Goal of the exercise:
Only one stretch of the data below is needed. Output the lines from the one with "Page size: 1241x1754." up to and including the one with "List each element's", exactly as they stand.

Available data:
*** Block opens ***
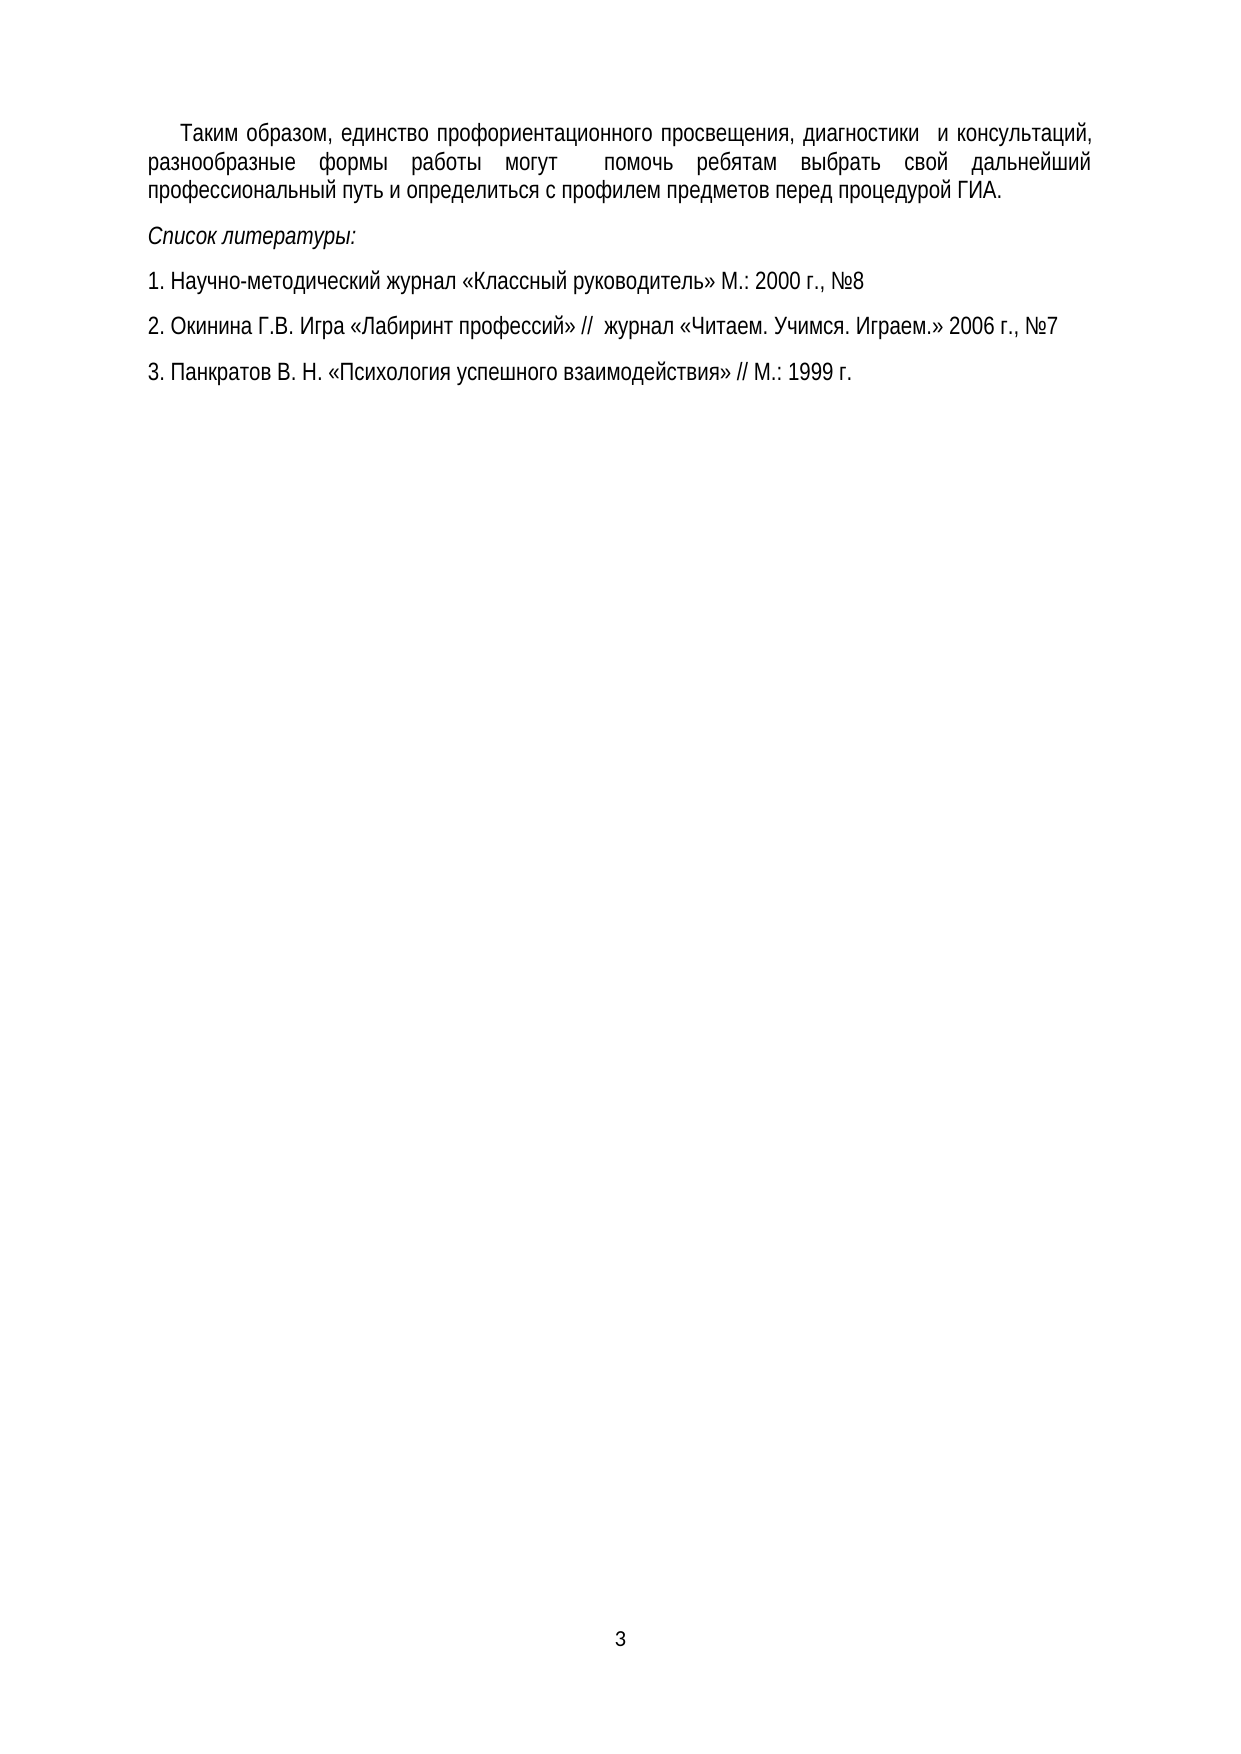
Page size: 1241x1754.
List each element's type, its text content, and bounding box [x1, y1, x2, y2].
*** Block closes ***
*** Block opens ***
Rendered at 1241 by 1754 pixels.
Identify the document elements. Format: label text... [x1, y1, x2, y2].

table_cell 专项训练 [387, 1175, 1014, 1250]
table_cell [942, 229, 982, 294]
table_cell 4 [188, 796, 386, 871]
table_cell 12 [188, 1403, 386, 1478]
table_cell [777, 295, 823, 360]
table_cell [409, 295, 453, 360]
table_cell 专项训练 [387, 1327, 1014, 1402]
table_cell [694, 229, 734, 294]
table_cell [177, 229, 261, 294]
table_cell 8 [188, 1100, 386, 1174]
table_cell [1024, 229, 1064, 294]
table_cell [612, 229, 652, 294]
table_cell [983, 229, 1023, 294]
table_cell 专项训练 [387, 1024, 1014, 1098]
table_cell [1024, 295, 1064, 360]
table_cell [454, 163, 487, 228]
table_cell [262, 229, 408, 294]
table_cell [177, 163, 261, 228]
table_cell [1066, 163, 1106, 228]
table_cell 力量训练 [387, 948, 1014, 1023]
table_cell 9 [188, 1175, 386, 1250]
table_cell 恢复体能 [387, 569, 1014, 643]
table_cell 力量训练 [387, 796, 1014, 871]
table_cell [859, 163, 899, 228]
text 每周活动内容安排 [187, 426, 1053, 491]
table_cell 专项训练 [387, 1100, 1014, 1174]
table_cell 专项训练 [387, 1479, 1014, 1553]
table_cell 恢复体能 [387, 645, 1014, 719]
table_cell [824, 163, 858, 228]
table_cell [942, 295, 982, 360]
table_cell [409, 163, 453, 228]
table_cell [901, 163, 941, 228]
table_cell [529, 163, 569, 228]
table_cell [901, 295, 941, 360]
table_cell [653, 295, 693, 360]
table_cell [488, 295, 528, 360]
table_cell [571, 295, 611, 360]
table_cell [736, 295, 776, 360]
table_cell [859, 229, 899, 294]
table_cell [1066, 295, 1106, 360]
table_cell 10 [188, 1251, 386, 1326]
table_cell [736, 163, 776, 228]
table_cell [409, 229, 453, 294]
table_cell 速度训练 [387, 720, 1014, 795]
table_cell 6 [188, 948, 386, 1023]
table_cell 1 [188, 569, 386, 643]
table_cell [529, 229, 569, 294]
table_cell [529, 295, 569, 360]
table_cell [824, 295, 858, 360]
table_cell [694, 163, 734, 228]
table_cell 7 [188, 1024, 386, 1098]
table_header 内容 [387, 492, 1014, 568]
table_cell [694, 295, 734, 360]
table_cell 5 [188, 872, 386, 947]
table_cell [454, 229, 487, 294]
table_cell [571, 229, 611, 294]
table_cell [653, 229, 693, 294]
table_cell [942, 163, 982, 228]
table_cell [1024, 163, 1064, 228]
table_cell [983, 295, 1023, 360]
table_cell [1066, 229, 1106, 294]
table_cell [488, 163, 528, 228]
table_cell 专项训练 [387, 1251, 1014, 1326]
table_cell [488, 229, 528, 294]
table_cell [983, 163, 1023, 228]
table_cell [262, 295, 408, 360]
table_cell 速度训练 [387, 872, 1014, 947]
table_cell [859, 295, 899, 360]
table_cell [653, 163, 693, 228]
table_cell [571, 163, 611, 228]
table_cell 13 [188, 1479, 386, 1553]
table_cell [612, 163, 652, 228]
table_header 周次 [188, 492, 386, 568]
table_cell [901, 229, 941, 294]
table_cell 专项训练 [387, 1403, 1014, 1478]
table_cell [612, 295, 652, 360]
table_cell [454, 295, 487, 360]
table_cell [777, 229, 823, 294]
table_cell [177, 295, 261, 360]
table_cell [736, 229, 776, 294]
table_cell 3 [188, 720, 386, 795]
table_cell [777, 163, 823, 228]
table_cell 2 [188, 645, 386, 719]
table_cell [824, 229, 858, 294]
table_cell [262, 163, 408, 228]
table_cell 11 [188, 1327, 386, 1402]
*** Block closes ***
Written solution:
Page size: 1241x1754.
List each element's type, its text content, and bounding box [x1, y1, x2, y2].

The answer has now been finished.